Universal Music Group will raise the suggested retail price of its CDs by $1 to improve profit margins for merchants after many balked at the company’s push to slash prices, a source familiar with the plan said Friday. The move could leave consumers paying about $11 for a popular CD.
Universal’s new suggested retail price will be $13.98, but most retailers typically charge less than that amount.
UMG is the world’s biggest record conglomerate, with artists that include U2, Eminem and Shania Twain.
Its move comes just three months after the company cut wholesale prices and reduced its suggested retail price from $18.98 to $12.98.
Universal expected merchants would pass the discounts on to consumers, thereby stimulating sales that had been down for three years industrywide.
UMG had given retailers until Jan. 1 to sell off existing inventories before making that pricing scheme official, but many were slow or never adopted the changes, the source said.
Universal’s competition also did not follow suit with lowered prices.
Calls to the National Association of Recording Merchandisers were not immediately returned.
In a related move, Universal plans to raise the wholesale price it charges retailers for the most popular CDs to $10.35 from $10.10, effective April 28, the source said.
The wholesale cost of most other recent CDs would increase by 40 cents – to $9.49 from $9.09. The price of older CDs would be lowered.

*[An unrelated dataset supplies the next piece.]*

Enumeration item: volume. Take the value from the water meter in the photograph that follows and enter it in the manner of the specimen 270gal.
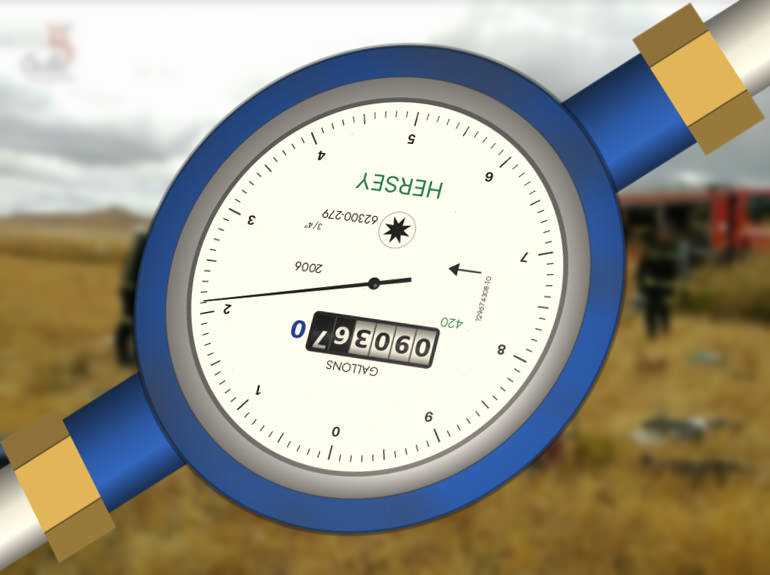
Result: 903672.1gal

A UMG spokesman declined to comment on the pricing plans.
Universal’s pricing changes come amid a run of improved U.S. music sales for retailers in the first three moths of the year.
Chain store sales were up 7 percent over the same period last year, while independent music retailers saw a 3 percent increase, according to Nielsen Soundscan.
Discount chains such as Wal-Mart, Target and Kmart, meanwhile, posted a 13 percent jump in sales in the same period.